On Thursday, a federal appeals court upheld a district judge’s ruling which blocked several parts of the Florida law known as the “Stop WOKE Act.”
As reported by the Daily Caller, the decision by the 11th U.S. Circuit Court of Appeals agreed with the ruling in November of 2022 by U.S. District Judge Mark Walker which first blocked portions of the law due to what he considered to be anti-free speech elements.
The legislation, first introduced in 2021 and signed into law by Governor Ron DeSantis (R-Fla.), imposed penalties on public university professors who teach about racial subjects in a way that encourages guilt, blame, or animosity towards another race, with such professors facing the possibility of being fired.
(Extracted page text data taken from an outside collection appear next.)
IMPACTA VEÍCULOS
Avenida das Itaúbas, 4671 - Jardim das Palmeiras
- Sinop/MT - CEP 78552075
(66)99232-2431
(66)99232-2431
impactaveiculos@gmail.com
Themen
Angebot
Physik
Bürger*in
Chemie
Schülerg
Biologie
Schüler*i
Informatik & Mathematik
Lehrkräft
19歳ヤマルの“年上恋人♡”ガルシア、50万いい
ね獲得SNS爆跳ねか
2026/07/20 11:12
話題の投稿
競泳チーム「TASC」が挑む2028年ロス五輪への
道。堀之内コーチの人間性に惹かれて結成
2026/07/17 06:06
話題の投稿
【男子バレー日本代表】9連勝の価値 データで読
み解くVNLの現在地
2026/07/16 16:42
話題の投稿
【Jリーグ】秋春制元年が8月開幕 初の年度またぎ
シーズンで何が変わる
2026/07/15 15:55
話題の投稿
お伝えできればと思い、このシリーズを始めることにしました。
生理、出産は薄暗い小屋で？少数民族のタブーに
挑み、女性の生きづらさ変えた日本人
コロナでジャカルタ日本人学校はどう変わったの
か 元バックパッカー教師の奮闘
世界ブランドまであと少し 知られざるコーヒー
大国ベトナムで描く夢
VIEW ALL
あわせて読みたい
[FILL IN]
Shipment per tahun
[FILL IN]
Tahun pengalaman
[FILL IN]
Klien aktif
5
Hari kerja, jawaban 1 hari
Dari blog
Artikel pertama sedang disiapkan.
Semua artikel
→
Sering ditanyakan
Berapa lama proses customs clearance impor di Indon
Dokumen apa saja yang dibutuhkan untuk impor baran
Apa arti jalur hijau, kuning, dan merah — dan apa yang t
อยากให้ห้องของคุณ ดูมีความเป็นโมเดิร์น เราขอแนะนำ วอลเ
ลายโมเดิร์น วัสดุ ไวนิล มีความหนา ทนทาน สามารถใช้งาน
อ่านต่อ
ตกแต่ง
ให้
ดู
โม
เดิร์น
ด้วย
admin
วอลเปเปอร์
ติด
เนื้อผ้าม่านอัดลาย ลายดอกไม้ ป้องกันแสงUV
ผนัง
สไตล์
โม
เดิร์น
The law soon faced backlash from left-wing organizations who accused the law of restricting First Amendment rights, and lawsuits were filed against the law by representatives of the University of South Florida (USF) and the far-left American Civil Liberties Union (ACLU).
In his initial decision, Walker described the law as “positively dystopian,” adding that “it should go without saying that if liberty means anything at all, it means the right to tell people what they do not want to hear.”
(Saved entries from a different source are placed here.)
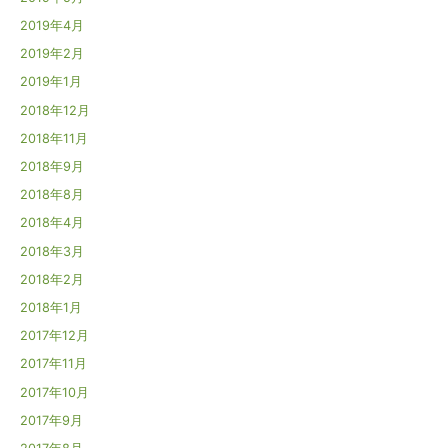
2019年4月
2019年2月
2019年1月
2018年12月
2018年11月
2018年9月
2018年8月
2018年4月
2018年3月
2018年2月
2018年1月
2017年12月
2017年11月
2017年10月
2017年9月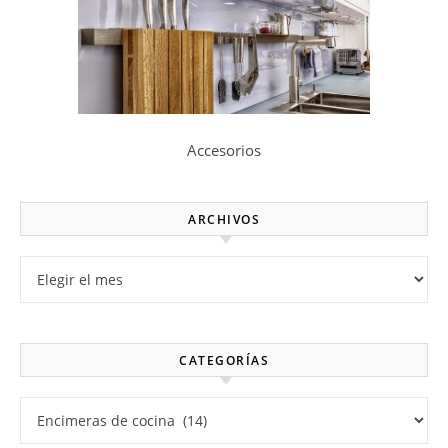
Accesorios
ARCHIVOS
Archivos
CATEGORÍAS
Categorías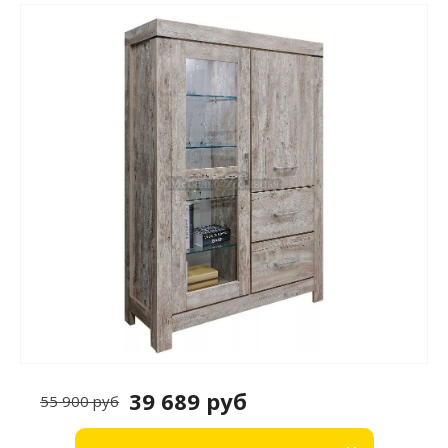
39 689 руб
55 900 руб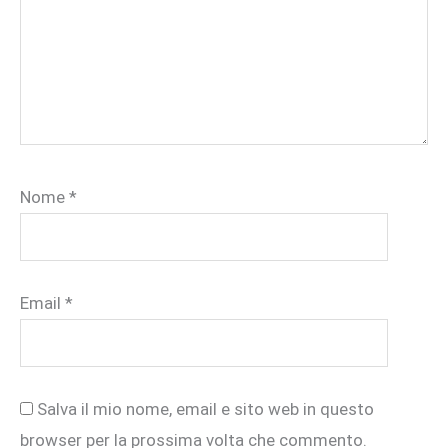
Nome
*
Email
*
Salva il mio nome, email e sito web in questo
browser per la prossima volta che commento.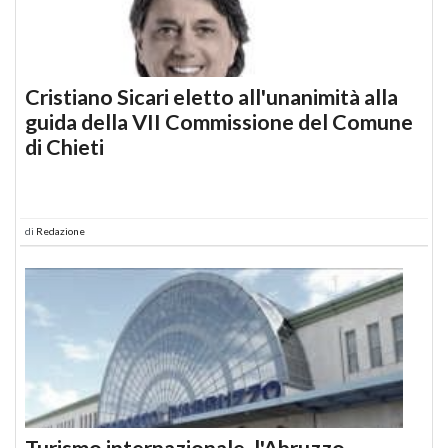
Cristiano Sicari eletto all'unanimità alla
guida della VII Commissione del Comune
di Chieti
di
Redazione
Turismo internazionale, l'Abruzzo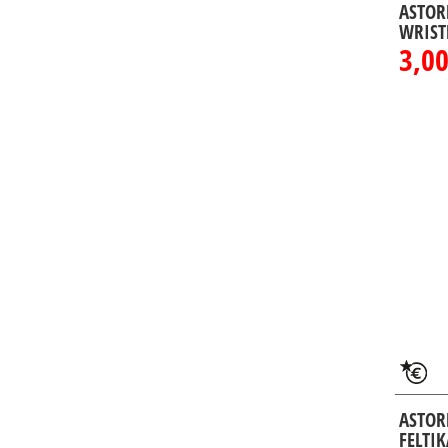
ASTOR
WRIST
3,00
ASTOR
FELTI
The DeSantis Administration issued a statement defending the law, declaring that “the Stop W.O.K.E. Act protects the open exchange of ideas by prohibiting teachers or employers who hold agency over others from forcing discriminatory concepts on students as part of classroom instruction or on employees as a condition of maintaining employment.”
“An ‘open-minded and critical’ environment necessitates that one is free from discrimination,” the statement added.
The ruling marks one of the biggest legislative setbacks yet for DeSantis, especially as he is the center of speculation that he may run for the GOP presidential nomination in 2024, where he would be challenging popular former President Donald Trump.